Jamás olvidaré el peso del encargo. No conocía a Bessudo, pero sabía quién sí: mi colega Cruz Hernández, que conservaba una relación fluida con él. Bastó una llamada para encender la maquinaria. En cuestión de semanas, el alcalde y el empresario se reunieron, y así —sin discursos y sin mayor formalidad— nació la posibilidad real del reencuentro del Nobel con su pueblo.
Fue ese encuentro, sencillo y decisivo, la chispa que encendió la locomotora de la historia. Allí empezó el viaje que terminó devolviendo a García Márquez a Aracataca, al calor de su infancia, al territorio donde su memoria se volvió literatura y comenzó el universo del realismo mágico.
Yo debía ir en ese tren, así me lo prometió el alcalde, lo esperaba como quien espera una epifanía.
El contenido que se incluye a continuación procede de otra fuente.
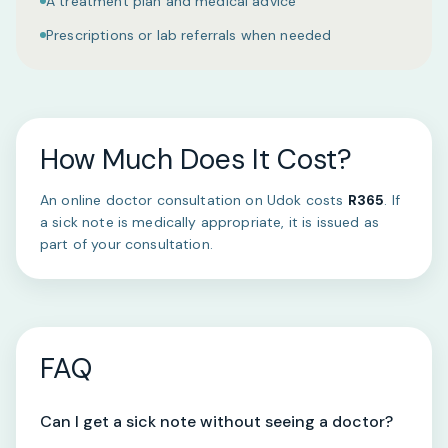
A treatment plan and medical advice
Prescriptions or lab referrals when needed
How Much Does It Cost?
An online doctor consultation on Udok costs
R365
. If
a sick note is medically appropriate, it is issued as
part of your consultation.
FAQ
Can I get a sick note without seeing a doctor?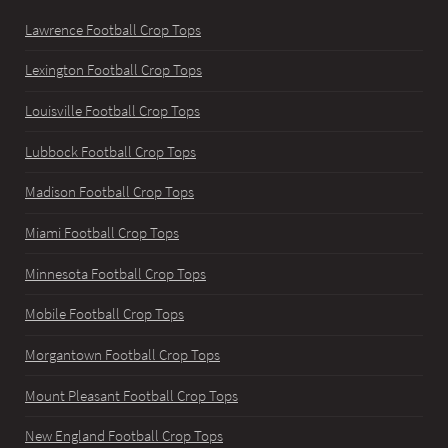
Lawrence Football Crop Tops
Lexington Football Crop Tops
Louisville Football Crop Tops
Lubbock Football Crop Tops
Madison Football Crop Tops
Miami Football Crop Tops
Minnesota Football Crop Tops
Mobile Football Crop Tops
Morgantown Football Crop Tops
Mount Pleasant Football Crop Tops
New England Football Crop Tops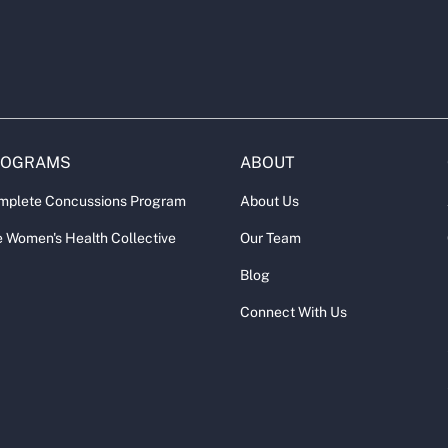
ROGRAMS
ABOUT
mplete Concussions Program
About Us
 Women's Health Collective
Our Team
Blog
Connect With Us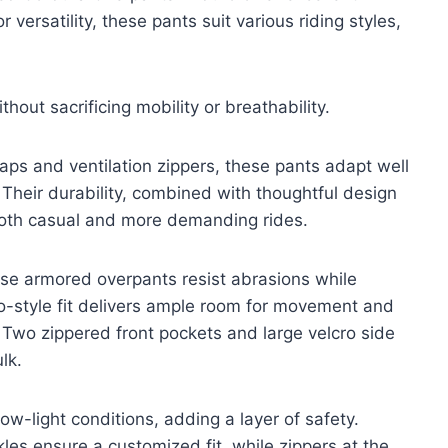
 versatility, these pants suit various riding styles,
hout sacrificing mobility or breathability.
raps and ventilation zippers, these pants adapt well
. Their durability, combined with thoughtful design
both casual and more demanding rides.
ese armored overpants resist abrasions while
go-style fit delivers ample room for movement and
Two zippered front pockets and large velcro side
lk.
 low-light conditions, adding a layer of safety.
les ensure a customized fit, while zippers at the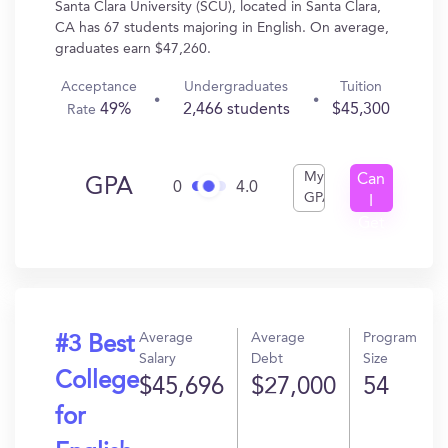
Santa Clara University (SCU), located in Santa Clara,
CA has 67 students majoring in English. On average,
graduates earn $47,260.
Acceptance
Undergraduates
Tuition
49%
2,466 students
$45,300
Rate
My
Can
GPA
0
4.0
GPA
I
Get
In?
Average
Average
Program
#3 Best
Salary
Debt
Size
College
$45,696
$27,000
54
for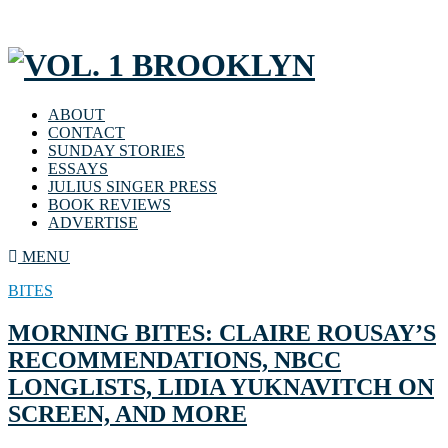
ABOUT
CONTACT
SUNDAY STORIES
ESSAYS
JULIUS SINGER PRESS
BOOK REVIEWS
ADVERTISE
MENU
BITES
MORNING BITES: CLAIRE ROUSAY’S
RECOMMENDATIONS, NBCC
LONGLISTS, LIDIA YUKNAVITCH ON
SCREEN, AND MORE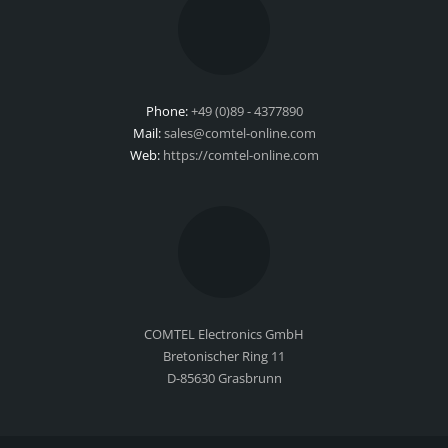
Phone:
+49 (0)89 - 4377890
Mail:
sales@comtel-online.com
Web:
https://comtel-online.com
COMTEL Electronics GmbH
Bretonischer Ring 11
D-85630 Grasbrunn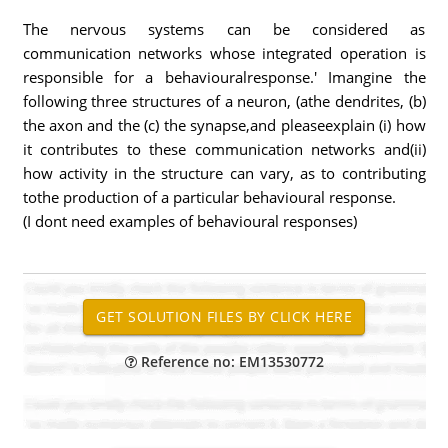
The nervous systems can be considered as
communication networks whose integrated operation is
responsible for a behaviouralresponse.' Imangine the
following three structures of a neuron, (athe dendrites, (b)
the axon and the (c) the synapse,and pleaseexplain (i) how
it contributes to these communication networks and(ii)
how activity in the structure can vary, as to contributing
tothe production of a particular behavioural response.
(I dont need examples of behavioural responses)
Reference no: EM13530772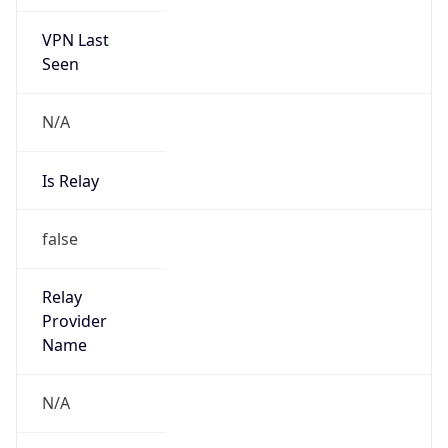
VPN Last
Seen
N/A
Is Relay
false
Relay
Provider
Name
N/A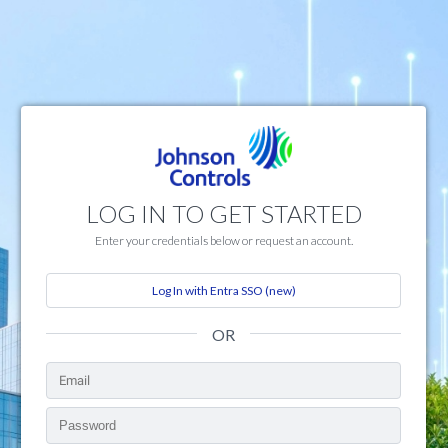
LOG IN TO GET STARTED
Enter your credentials below or request an account.
Log In with Entra SSO (new)
OR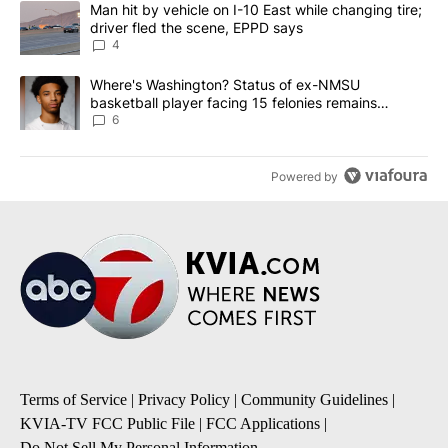
A trending article titled "Man hit by vehicle on I-10 East while c
Man hit by vehicle on I-10 East while changing tire;
driver fled the scene, EPPD says
4
A trending article titled "Where's Washington? Status of ex-NMS
Where's Washington? Status of ex-NMSU
basketball player facing 15 felonies remains
unknown
6
Powered by
Terms of Service
|
Privacy Policy
|
Community Guidelines
|
KVIA-TV FCC Public File
|
FCC Applications
|
Do Not Sell My Personal Information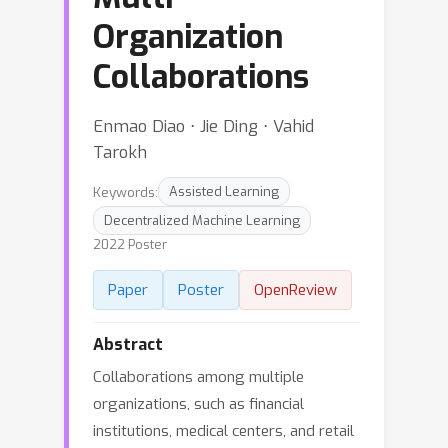
Organization
Collaborations
Enmao Diao ⋅ Jie Ding ⋅ Vahid
Tarokh
Keywords:
Assisted Learning
Decentralized Machine Learning
2022 Poster
Paper
Poster
OpenReview
Abstract
Collaborations among multiple
organizations, such as financial
institutions, medical centers, and retail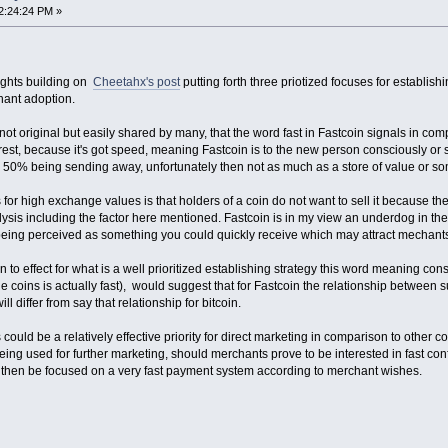
2:24:24 PM »
ughts building on
Cheetahx's post
putting forth three priotized focuses for establis
ant adoption.
 not original but easily shared by many, that the word fast in Fastcoin signals in compa
 rest, because it's got speed, meaning Fastcoin is to the new person consciously o
ith 50% being sending away, unfortunately then not as much as a store of value or s
for high exchange values is that holders of a coin do not want to sell it because they
sis including the factor here mentioned. Fastcoin is in my view an underdog in the 
eing perceived as something you could quickly receive which may attract mechant
 to effect for what is a well prioritized establishing strategy this word meaning con
he coins is actually fast), would suggest that for Fastcoin the relationship between s
l differ from say that relationship for bitcoin.
 could be a relatively effective priority for direct marketing in comparison to other 
being used for further marketing, should merchants prove to be interested in fast conf
 then be focused on a very fast payment system according to merchant wishes.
Pero, al final, me ocurrió lo mismo que al coronel que aguardó una carta que nunca llegó: tuve que ver el tren de Gabo por televisión, mientras avanzaba lentamente por todo el pueblo.
Aun así, haber sido testigo cercano de la vuelta del hombre más importante de la historia de Colombia a su terruño, fue gratificante. Porque algunas veces, la vida nos reserva el lugar del narrador, no del pasajero.